··· DATA FOR PROCESSING ···

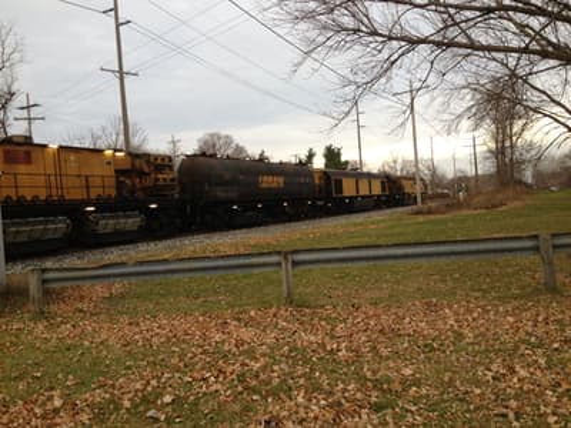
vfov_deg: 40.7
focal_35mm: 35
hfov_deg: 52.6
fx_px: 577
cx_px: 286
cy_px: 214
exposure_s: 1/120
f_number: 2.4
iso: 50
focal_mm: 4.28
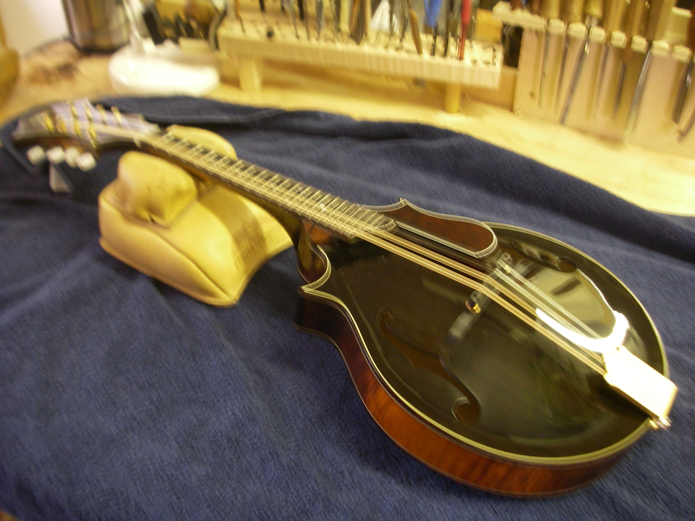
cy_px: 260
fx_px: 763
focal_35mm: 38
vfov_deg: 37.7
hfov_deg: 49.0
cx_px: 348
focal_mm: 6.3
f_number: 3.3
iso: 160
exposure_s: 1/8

···
··· DATA FOR PROCESSING ···

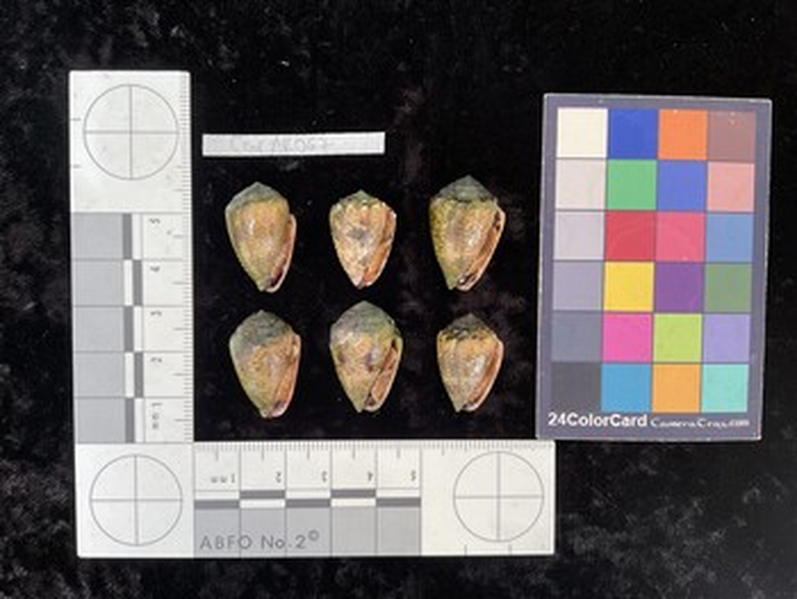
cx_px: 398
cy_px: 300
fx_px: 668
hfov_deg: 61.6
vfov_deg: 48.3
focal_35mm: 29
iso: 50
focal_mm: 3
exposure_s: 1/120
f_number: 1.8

···

PROBLEM TO WORK ON
Look above and copy only the lines from the one holding "focal_mm: 4.28" to the one holding "exposure_s: 1/8", both included, exactly, minus the pictures.

THE ANSWER
focal_mm: 4.28
cy_px: 260
fx_px: 763
focal_35mm: 38
vfov_deg: 37.7
hfov_deg: 49.0
cx_px: 348
focal_mm: 6.3
f_number: 3.3
iso: 160
exposure_s: 1/8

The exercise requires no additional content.